--- START ---
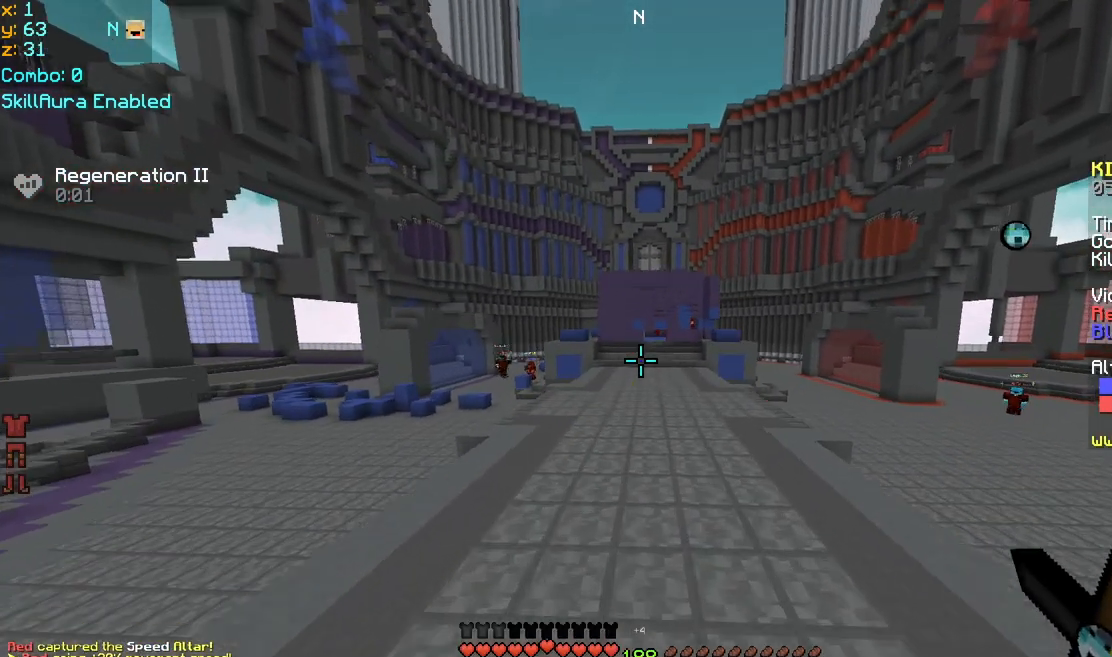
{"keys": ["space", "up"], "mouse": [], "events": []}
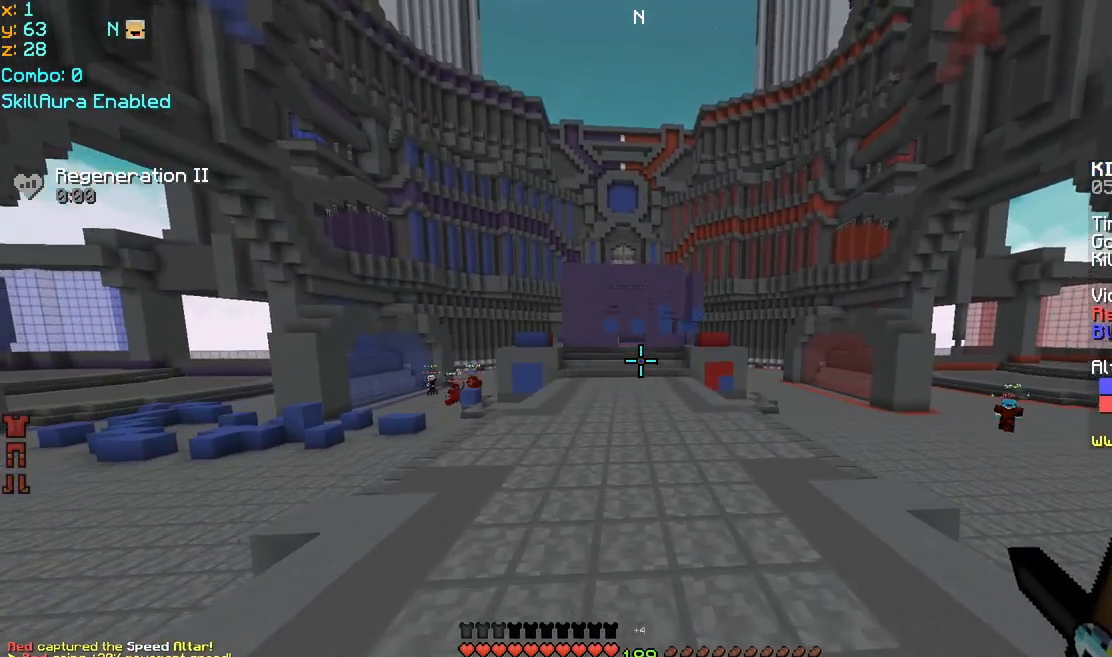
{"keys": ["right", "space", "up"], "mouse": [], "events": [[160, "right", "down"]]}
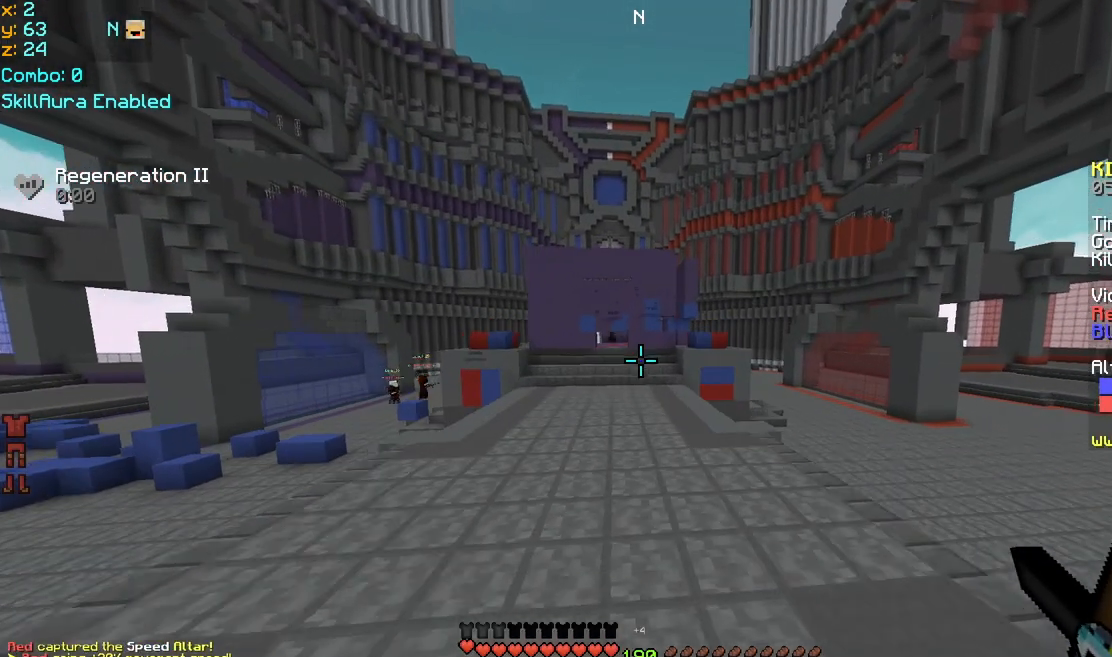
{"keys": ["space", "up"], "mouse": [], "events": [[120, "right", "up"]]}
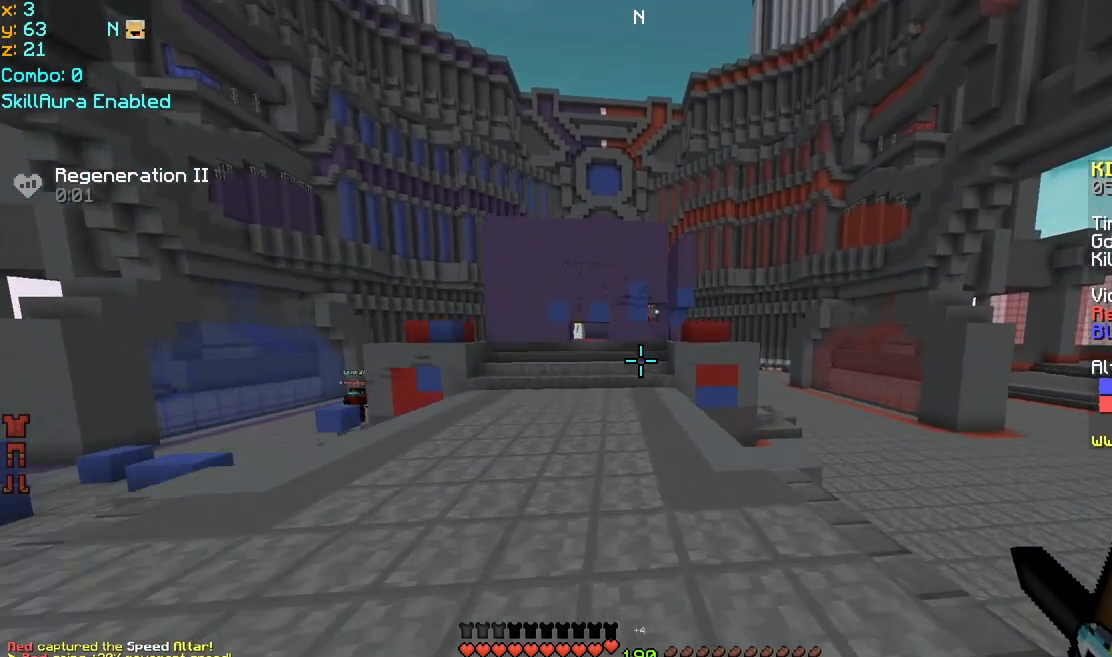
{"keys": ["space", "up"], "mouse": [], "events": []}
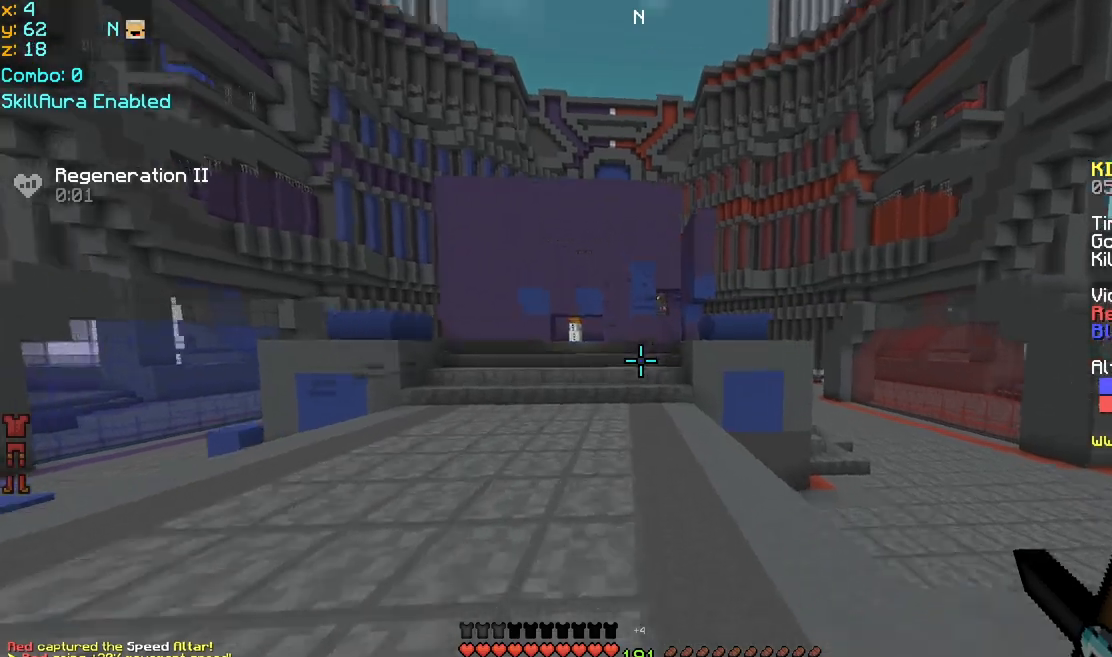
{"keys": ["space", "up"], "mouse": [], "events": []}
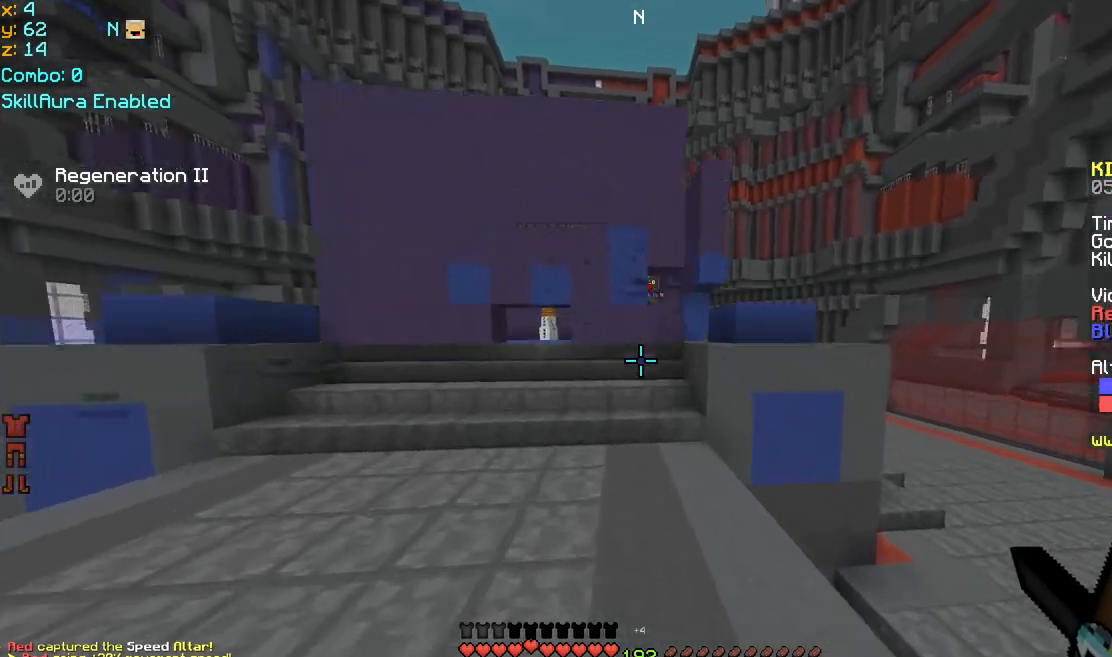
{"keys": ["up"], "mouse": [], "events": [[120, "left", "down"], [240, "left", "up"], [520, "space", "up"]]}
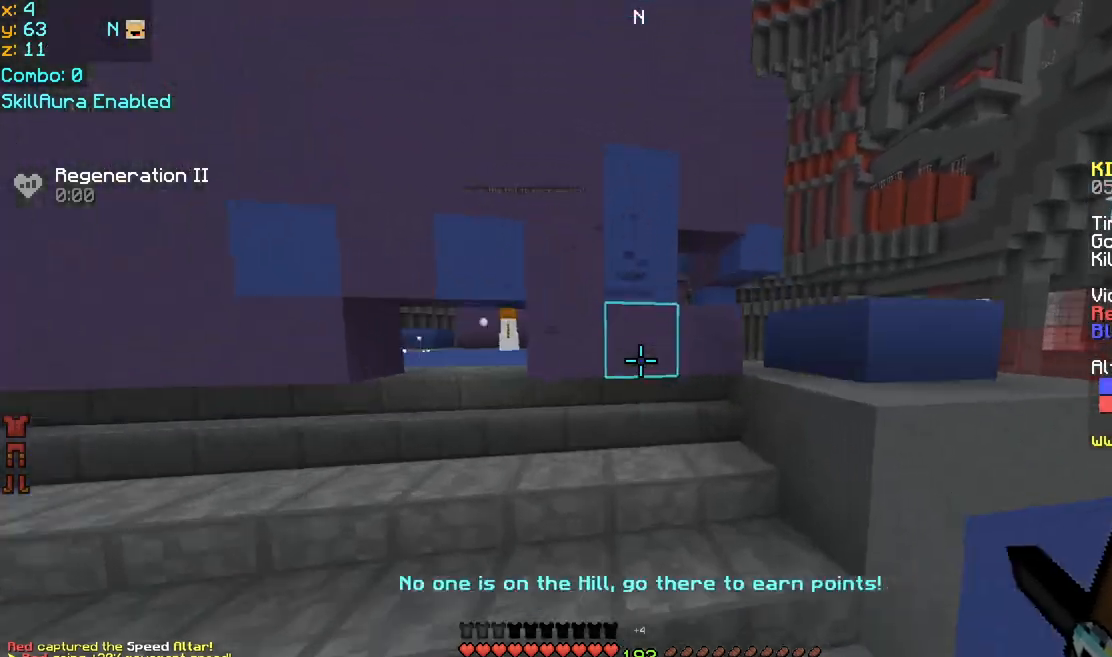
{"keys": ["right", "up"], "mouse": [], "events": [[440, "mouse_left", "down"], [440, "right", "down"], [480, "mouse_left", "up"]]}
--- END ---
Where a line of the listing contains the word "down", it counts toward the total; say how many lines that makes, giving the number alone.

3